=== TASK INPUTS ===
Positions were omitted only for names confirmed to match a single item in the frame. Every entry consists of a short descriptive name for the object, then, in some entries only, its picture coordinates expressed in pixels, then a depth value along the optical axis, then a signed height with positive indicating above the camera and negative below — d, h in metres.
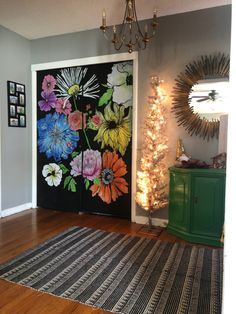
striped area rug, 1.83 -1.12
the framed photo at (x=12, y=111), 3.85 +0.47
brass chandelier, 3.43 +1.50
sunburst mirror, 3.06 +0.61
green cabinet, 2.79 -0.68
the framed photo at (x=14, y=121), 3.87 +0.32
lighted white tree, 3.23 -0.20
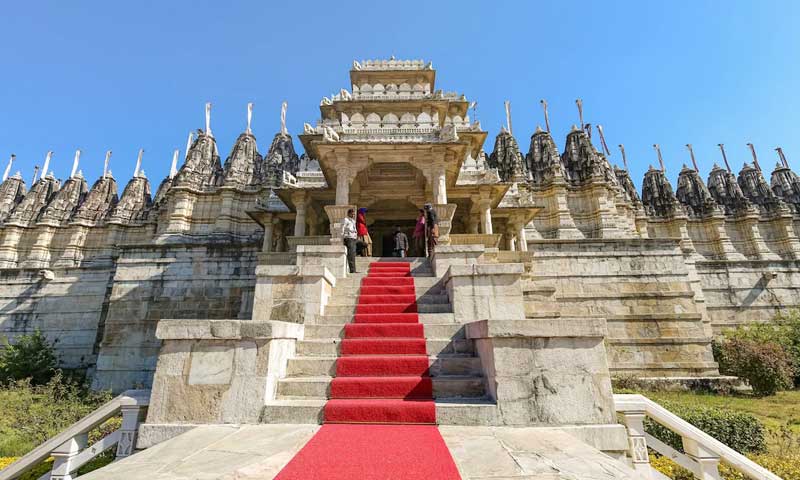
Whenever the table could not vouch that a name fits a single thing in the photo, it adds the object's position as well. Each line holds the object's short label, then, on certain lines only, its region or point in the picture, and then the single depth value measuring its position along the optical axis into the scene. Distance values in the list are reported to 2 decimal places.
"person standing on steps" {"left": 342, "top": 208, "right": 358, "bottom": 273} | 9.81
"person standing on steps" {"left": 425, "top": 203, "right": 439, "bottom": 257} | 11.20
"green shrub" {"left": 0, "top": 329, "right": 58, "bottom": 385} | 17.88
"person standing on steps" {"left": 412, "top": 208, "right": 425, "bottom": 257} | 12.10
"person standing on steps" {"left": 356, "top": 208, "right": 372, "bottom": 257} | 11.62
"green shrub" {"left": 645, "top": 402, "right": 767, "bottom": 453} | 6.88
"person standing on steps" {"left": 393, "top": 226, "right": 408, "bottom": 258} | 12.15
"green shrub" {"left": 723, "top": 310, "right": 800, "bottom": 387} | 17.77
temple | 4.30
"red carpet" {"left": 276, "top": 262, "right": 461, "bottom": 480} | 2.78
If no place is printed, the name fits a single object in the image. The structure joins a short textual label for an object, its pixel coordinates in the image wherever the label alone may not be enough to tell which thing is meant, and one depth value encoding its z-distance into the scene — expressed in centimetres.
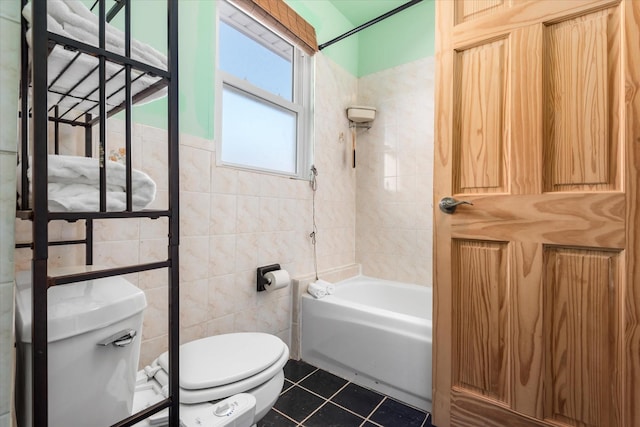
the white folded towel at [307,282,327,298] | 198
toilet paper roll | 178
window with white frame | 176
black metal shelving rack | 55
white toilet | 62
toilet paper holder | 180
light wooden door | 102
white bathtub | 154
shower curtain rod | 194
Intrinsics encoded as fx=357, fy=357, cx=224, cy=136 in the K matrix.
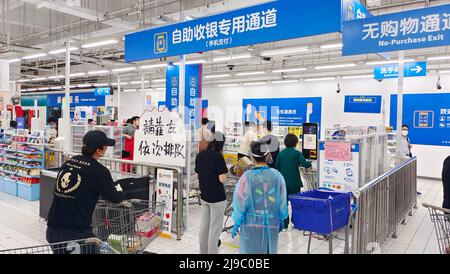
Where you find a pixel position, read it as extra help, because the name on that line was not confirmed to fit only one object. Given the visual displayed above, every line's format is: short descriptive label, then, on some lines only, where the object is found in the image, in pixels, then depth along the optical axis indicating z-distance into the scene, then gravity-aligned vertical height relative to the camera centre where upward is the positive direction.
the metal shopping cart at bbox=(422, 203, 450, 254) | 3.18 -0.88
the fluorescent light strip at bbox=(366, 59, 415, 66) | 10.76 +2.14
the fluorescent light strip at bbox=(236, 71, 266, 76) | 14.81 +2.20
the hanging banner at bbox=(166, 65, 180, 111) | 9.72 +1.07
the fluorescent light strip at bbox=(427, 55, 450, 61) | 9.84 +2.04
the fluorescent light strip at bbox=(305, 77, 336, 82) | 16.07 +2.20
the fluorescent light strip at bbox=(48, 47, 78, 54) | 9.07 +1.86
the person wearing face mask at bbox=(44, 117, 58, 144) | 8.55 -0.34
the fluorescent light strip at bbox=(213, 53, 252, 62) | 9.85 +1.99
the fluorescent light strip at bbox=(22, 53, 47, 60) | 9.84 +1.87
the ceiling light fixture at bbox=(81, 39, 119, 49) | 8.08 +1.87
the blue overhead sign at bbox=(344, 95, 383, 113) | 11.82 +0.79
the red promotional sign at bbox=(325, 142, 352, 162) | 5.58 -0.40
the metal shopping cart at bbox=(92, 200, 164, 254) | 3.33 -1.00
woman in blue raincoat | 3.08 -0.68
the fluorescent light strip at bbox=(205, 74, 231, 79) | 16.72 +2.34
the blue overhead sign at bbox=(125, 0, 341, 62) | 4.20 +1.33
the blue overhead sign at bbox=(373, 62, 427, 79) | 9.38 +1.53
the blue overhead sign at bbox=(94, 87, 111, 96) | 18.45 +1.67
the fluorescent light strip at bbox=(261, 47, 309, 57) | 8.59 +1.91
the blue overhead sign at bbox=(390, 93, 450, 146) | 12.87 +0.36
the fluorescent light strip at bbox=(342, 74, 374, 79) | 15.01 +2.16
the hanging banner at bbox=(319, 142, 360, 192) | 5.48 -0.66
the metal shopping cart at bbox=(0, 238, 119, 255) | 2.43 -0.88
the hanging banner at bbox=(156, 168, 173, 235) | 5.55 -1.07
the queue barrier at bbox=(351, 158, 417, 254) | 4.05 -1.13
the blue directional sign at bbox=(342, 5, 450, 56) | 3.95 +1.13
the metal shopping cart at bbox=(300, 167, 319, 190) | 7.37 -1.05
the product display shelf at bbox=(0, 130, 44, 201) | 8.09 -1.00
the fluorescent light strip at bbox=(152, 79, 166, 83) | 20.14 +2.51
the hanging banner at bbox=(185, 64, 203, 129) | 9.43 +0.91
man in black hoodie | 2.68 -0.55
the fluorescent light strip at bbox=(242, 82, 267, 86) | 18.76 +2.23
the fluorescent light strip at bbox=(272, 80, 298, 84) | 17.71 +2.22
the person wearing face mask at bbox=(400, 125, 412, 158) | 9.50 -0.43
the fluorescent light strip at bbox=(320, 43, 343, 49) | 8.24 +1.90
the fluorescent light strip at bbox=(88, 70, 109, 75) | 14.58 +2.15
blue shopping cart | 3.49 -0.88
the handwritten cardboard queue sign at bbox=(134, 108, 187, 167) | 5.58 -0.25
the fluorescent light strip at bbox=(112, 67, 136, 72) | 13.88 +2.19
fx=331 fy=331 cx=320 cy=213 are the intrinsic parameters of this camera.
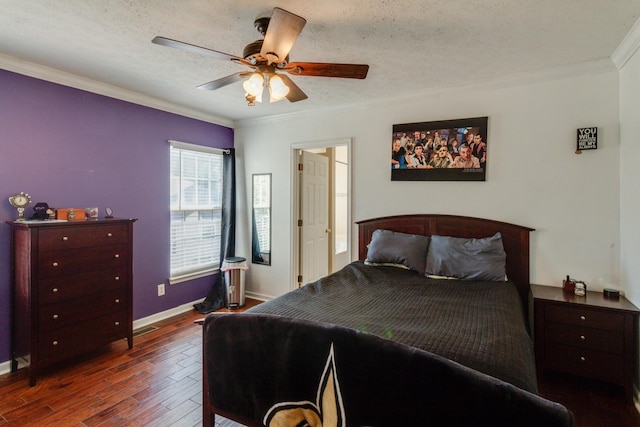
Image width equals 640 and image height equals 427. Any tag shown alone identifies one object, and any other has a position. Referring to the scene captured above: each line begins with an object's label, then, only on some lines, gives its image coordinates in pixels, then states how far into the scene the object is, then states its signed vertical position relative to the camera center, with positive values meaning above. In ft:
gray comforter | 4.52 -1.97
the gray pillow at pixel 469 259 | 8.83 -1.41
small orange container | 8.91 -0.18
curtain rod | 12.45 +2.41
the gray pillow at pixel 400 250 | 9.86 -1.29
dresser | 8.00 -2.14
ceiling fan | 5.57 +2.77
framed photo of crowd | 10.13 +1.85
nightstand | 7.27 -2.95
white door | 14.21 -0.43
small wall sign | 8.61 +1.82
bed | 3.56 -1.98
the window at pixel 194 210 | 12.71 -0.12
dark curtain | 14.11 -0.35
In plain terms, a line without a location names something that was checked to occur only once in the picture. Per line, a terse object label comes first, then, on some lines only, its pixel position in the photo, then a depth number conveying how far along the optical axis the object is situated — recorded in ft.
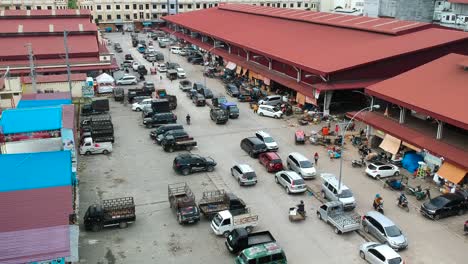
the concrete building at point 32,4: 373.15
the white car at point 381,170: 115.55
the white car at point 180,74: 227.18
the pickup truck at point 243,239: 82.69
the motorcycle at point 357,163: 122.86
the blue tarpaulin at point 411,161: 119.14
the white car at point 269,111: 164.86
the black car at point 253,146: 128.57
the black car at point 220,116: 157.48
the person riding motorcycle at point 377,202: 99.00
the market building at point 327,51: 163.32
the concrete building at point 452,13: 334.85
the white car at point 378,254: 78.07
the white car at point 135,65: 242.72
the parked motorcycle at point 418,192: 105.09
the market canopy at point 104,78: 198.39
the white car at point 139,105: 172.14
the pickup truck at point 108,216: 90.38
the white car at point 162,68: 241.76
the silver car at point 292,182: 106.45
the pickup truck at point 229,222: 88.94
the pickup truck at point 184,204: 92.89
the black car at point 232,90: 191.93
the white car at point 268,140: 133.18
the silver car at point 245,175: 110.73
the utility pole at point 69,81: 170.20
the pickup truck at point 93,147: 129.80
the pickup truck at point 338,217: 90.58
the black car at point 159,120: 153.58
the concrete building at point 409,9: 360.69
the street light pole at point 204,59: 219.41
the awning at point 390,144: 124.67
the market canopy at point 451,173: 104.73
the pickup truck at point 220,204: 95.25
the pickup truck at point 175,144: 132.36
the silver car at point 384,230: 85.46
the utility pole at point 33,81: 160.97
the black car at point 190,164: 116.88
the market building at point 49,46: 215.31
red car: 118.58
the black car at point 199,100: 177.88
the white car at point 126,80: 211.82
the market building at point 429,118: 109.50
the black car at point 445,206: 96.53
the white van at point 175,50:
===
■ AIM OF THE TASK
The answer should hold the lines from the one containing "the market building at point 49,46: 215.31" through the end of the entries above, set down exactly, with both ends included.

■ TASK ANSWER
the market building at point 49,46: 215.31
red car: 118.58
the black car at point 199,100: 177.88
the white car at point 126,80: 211.82
the market building at point 429,118: 109.50
the black car at point 445,206: 96.53
the white van at point 175,50:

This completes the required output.